## Exercise instructions
Copy out the transcript passage below on Kipling's poem and the First World War, word for word and in full.

## Extract to read
###

That word lie is really [00:12:00] important and I do think it has a direct correlation back to this poem because this poem does not just promise manhood, there is implicit within that a sense that and your problems will go away and if you achieve these things and achieve the kind of archetypal manhood that Kipling is advocating for. And, of course, the First World War is a harrowing reminder of the fact that you can do things right, you can be a good person, you can obey the law, and you can still be killed, and you can still have your body fail to be recovered, and you can still experience untold horrors.

It's a real sort of hammer blow to that idea of the Victorian gentleman as something sort of beyond reproach.

Maiya: Which is where that sense of the hypothetical in this poem really plays in, I think. You know, you have this very concrete sense of what the Victorian gentleman is, the things he does, the way he carries himself. How he acts, the way he speaks, his beliefs. It's a very, , traditional and sensible and reserved feeling. [00:13:00] Kipling's poem is all about the hypothetical.

###

## Dataset content
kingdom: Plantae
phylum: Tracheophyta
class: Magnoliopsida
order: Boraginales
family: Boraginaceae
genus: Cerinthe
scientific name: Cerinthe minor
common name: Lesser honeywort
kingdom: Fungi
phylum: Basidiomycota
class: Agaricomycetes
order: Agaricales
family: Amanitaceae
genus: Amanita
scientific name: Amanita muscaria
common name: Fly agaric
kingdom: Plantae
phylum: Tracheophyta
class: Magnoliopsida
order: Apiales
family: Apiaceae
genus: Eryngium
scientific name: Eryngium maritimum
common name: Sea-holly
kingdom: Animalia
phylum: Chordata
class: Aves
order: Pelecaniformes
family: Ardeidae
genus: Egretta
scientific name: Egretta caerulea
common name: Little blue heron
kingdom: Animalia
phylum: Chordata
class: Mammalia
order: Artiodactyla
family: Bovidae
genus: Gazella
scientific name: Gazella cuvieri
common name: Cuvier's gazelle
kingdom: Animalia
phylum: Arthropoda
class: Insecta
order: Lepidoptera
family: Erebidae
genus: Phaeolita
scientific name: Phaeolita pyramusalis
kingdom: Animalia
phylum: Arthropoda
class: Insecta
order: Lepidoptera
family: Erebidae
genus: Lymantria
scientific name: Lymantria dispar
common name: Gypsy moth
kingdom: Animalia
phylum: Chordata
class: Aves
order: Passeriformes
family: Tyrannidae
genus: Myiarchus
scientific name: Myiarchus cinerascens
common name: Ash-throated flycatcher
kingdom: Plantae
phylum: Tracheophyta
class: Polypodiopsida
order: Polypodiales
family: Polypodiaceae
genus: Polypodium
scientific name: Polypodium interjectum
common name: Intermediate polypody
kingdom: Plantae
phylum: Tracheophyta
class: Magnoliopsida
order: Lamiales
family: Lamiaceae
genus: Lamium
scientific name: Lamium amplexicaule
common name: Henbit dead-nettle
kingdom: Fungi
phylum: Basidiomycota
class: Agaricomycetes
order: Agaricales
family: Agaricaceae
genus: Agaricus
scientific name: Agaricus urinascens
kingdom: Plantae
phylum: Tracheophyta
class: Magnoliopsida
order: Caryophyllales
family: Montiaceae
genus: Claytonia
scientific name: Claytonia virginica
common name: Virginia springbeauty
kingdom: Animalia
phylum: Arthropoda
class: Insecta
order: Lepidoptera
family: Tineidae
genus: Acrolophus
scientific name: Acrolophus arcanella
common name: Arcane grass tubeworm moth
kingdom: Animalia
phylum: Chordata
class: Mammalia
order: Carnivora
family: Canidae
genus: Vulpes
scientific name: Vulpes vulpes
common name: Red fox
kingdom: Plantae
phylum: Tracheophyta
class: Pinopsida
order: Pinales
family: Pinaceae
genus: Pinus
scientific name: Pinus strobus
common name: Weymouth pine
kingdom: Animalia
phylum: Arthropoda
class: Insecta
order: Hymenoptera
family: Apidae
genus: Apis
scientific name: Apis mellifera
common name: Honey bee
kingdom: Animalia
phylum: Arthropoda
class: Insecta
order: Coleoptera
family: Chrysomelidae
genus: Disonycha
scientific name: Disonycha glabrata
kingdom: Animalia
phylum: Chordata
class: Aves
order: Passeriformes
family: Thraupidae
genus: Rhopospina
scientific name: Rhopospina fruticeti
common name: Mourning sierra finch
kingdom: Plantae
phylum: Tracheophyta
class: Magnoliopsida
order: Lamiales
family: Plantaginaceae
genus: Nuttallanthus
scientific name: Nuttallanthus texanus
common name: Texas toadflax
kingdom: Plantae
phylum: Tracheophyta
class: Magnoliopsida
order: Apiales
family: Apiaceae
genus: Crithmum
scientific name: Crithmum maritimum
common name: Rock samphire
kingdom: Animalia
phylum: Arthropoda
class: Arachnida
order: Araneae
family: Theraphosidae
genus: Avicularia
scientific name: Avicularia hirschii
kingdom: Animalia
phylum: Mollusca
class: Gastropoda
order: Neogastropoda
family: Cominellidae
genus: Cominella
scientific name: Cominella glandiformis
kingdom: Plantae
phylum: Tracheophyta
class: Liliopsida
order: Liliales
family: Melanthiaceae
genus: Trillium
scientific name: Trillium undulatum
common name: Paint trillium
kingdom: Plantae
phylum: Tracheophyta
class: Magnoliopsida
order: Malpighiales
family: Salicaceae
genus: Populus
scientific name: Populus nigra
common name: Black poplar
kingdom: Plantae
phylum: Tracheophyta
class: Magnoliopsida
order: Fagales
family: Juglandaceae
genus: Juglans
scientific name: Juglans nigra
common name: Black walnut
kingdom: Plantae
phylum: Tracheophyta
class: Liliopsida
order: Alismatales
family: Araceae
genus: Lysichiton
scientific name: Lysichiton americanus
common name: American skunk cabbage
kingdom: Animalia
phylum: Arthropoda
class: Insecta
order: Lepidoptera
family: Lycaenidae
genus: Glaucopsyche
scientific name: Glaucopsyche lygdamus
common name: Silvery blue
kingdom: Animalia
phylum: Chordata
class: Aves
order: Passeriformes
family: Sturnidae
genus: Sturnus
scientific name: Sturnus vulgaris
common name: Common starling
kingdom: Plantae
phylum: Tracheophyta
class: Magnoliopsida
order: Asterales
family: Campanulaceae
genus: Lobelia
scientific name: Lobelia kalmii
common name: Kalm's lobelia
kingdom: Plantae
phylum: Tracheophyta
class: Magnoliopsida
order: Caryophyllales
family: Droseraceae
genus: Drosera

###

## Finished task
That word lie is really [00:12:00] important and I do think it has a direct correlation back to this poem because this poem does not just promise manhood, there is implicit within that a sense that and your problems will go away and if you achieve these things and achieve the kind of archetypal manhood that Kipling is advocating for. And, of course, the First World War is a harrowing reminder of the fact that you can do things right, you can be a good person, you can obey the law, and you can still be killed, and you can still have your body fail to be recovered, and you can still experience untold horrors.

It's a real sort of hammer blow to that idea of the Victorian gentleman as something sort of beyond reproach.

Maiya: Which is where that sense of the hypothetical in this poem really plays in, I think. You know, you have this very concrete sense of what the Victorian gentleman is, the things he does, the way he carries himself. How he acts, the way he speaks, his beliefs. It's a very, , traditional and sensible and reserved feeling. [00:13:00] Kipling's poem is all about the hypothetical.